Okuma metni ->
◆ ◆ ◆ ◆ ◆

Başbakanlık Hazine Müsteşarlığının; kamyon, kamyonet, minibüs, otobüs ve taksilerin Karayolları Motorlu Araçlar Zorunlu Mali Sorumluluk (Trafik) Sigortası azami primlerini belirleyen 27 Ekim 2015 tarihli kararı yayınlandı. TOBB ve sigorta şirketlerine yayınlanan bu yazıyla ilgili ilk haberi, kararı müjde olarak duyuran TESK/TŞOF’tan öğrendik. Bir müjde değil, aksine taşıma güvenliğine aykırı olarak gördüğüm bu olumsuz karar üzerinde durmak istiyorum. Bu arada, yazılarımda kimin mutlu olacağı veya kızacağını değil, doğrudan yana olmayı esas aldığımı bir kez daha belirteyim.
Şikayet konusu
Taşımacılığı ilgilendirenler dahil, sigortacılıkla ilgili önemli haberleri ve bunlara ilişkin yorumları en fazla ve büyük bir zevkle Hürriyet gazetesinde, Noyan Doğan’ın köşesinden izlerim. 26 Ekim 2015 tarihli yazısı da trafik sigortası primlerine tavan getirilmesine ayrılmıştı. Yazıda, TESK Başkanı Bendevi Palandöken ve bu Konfederasyonun üyesi TŞOF’un Başkanı Fevzi Apaydın’ın görüşlerine yer verip eleştirmişti. Bunların iddialarına göre İstanbul’da geçen yıl 1.300 ile 2.500 lira prim ödeyen iki minibüse hasarları olmadığı halde, bu sene 11 bin 810 lira ile 12 bin 310 lira primle poliçe kesilmişti. Taksiler için de benzer iddialar vardı. Sonuçta sigorta risk ve fiyatının devletçe belirlenip sigortacıların keyfiliğinden esnafın kurtarılması isteniyordu.
Konu uzmanı Noyan Doğan, 26 Ekim 2015 tarihli yazısında hasarsız ve nedensiz prim artışı olmadığı, bu şekilde prim artışı yapılan minibüs veya taksilerin bildirilmesi halinde bunu yayınlayacağını bildirdi. Buna bir cevap verilemedi.
Prim esasları…
Bilindiği üzere sigorta primlerinde iki esas bulunuyor. Birincisi, sigorta şirketlerinin hiç hasar yapmayıp kendisine fatura çıkartmayanların sigorta primlerinin zaman içinde düşürülmesi… Buna karşılık ölümlü ve/veya maddi hasarlı çok kaza yapıp kendine yüksek tazminat ödetenlerin primlerini arttırmaları. İkincisi ise her taşıt sahibinin sigortasını kendisinden daha az prim talep edene yaptırabilmesi… Kimse ‘bunların hepsi birlikte hareket ediyor’ demesin. Yeterli sayıda sigorta şirketi var ve bunlar rekabet halinde. Ancak kimse bu rekabetin zarar pahasına kötüye az prim uygulanmasını getirmesini beklemesin.

◆ ◆ ◆ ◆ ◆

Sayfadan çıkarılan metin verileri
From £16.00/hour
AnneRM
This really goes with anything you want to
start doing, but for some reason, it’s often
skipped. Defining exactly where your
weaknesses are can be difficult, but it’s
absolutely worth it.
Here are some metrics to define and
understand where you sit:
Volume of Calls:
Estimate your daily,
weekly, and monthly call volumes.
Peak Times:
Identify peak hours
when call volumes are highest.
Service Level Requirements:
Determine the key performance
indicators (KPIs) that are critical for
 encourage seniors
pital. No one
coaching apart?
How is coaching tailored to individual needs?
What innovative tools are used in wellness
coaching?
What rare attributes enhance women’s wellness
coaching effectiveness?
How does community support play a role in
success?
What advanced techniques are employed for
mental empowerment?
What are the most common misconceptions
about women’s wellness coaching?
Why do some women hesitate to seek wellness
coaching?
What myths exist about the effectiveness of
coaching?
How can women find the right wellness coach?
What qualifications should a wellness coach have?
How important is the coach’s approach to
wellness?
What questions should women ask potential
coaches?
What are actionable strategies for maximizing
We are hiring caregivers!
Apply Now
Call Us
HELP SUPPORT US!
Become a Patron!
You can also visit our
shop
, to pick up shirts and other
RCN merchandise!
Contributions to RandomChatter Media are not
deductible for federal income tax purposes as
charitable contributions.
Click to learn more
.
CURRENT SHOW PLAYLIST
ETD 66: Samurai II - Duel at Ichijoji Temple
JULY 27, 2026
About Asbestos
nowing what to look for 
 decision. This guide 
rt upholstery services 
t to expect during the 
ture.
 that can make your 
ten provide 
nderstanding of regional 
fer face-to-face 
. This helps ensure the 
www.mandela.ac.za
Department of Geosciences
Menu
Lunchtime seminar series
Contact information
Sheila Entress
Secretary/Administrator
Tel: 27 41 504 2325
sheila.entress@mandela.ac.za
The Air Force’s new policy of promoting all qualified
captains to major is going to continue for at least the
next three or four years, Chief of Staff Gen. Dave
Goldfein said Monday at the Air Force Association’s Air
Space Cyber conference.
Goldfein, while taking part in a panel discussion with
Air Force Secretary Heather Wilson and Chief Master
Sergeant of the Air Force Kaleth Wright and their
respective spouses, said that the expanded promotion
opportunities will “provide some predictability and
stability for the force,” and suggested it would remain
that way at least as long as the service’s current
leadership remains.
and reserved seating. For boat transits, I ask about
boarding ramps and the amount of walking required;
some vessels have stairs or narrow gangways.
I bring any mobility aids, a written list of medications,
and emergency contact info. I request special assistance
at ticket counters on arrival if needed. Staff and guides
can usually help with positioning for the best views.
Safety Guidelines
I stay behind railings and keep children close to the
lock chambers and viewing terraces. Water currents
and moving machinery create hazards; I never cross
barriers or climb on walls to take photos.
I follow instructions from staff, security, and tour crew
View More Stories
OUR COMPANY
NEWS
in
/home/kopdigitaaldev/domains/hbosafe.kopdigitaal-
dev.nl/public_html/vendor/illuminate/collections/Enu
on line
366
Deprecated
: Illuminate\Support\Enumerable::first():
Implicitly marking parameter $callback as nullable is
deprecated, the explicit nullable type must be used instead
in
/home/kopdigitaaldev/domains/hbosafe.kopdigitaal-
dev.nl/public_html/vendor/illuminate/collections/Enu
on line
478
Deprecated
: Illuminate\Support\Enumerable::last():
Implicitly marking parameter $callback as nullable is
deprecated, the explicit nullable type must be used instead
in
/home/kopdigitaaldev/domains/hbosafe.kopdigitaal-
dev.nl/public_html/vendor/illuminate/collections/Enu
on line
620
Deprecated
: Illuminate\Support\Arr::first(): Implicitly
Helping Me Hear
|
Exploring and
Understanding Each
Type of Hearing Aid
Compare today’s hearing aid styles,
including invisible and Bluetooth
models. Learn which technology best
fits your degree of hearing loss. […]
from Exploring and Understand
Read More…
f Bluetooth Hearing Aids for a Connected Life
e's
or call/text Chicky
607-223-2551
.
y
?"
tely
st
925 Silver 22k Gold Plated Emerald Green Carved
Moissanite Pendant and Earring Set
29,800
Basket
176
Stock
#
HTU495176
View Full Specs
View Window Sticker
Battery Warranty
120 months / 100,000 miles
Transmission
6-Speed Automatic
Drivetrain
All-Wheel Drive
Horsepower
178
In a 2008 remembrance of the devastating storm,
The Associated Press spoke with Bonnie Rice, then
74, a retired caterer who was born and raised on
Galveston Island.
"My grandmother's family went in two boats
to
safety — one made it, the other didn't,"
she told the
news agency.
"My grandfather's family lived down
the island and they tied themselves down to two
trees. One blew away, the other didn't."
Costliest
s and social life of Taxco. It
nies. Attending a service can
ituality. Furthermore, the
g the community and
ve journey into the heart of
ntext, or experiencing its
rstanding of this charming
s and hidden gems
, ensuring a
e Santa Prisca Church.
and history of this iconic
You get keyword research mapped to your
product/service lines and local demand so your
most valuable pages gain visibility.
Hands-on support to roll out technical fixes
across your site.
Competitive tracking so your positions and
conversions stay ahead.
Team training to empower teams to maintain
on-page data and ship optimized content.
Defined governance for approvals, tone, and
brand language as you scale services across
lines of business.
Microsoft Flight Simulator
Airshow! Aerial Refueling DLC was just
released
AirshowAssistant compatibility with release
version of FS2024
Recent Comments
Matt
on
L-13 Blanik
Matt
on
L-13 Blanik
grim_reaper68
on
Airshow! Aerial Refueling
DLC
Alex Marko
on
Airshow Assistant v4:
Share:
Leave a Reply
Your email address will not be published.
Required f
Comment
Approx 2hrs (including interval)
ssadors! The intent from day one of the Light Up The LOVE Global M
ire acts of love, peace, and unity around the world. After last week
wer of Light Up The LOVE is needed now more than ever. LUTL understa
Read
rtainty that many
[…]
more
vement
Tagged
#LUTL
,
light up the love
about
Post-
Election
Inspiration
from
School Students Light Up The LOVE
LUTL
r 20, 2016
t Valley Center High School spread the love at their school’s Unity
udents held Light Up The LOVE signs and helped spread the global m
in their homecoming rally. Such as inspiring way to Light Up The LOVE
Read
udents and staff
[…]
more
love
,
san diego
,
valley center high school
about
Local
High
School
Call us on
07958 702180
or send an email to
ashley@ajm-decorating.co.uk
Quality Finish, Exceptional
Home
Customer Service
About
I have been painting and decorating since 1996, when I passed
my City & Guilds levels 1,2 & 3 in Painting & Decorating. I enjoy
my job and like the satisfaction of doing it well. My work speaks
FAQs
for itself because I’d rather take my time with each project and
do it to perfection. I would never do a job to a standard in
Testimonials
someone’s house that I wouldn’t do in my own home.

◆ ◆ ◆ ◆ ◆

Yukarıdaki trafik sigortası primleriyle ilgili yazıyı, son cümlesinin ardından gelecek biçimde sürdürün.

Noyan Doğan’ın değerlendirmeleri…
Noyan Doğan, gerek adı geçen yazısında gerekse prim tavanının yayınından sonraki 9 Kasım tarihli yazısında iddialara cevap veriyor. Bu cevapta, yüksek primlerin sadece çok kaza yapan taşıtlara uygulandığını rakamlarla belirtiyor. Çok kazanın suçlusu olup yüksek tazminat ödenmesine neden olan adeta trafik canavarı diyebileceğimiz 86 minibüs ve 28 taksinin durumları özel olarak veriliyor. Öyle ki hasarsız olduğu halde yüksek prim ödeyen araçların bildirilmesi halinde bunları yayınlayacağını belirtip meydan okuyor, ama cevap alamıyor. Bir milyon 687 bin ticari araç içindeki 20 bin araç sürücüsünün gürültü çıkardığını belirtiyor. Hatta iş bu kadarla kalmayıp iddia sahiplerini kolaysa sadece bu sigortaların alanında faaliyet gösteren sigorta şirketi kurup hem düşük prim alarak taşımacıları kurtarmasını hem de para kazanmasını öneriyor.
İşin aslı…
Başta 86 minibüs ve 28 taksi olmak üzere bazı araçların ölümlü veya maddi hasarlı çok kazaya karışıp primlerinin artması sonrasında şikayetçi olmalarına TESK ve TŞOF itibar edip primlerin devletçe belirlenmesini talep ediyorlar. Bu arada yüksek prim ödediği belirtilen araçların bunu ödemek yerine niye başka sigorta şirketlerine gitmedikleri hiç akla getirilmiyor?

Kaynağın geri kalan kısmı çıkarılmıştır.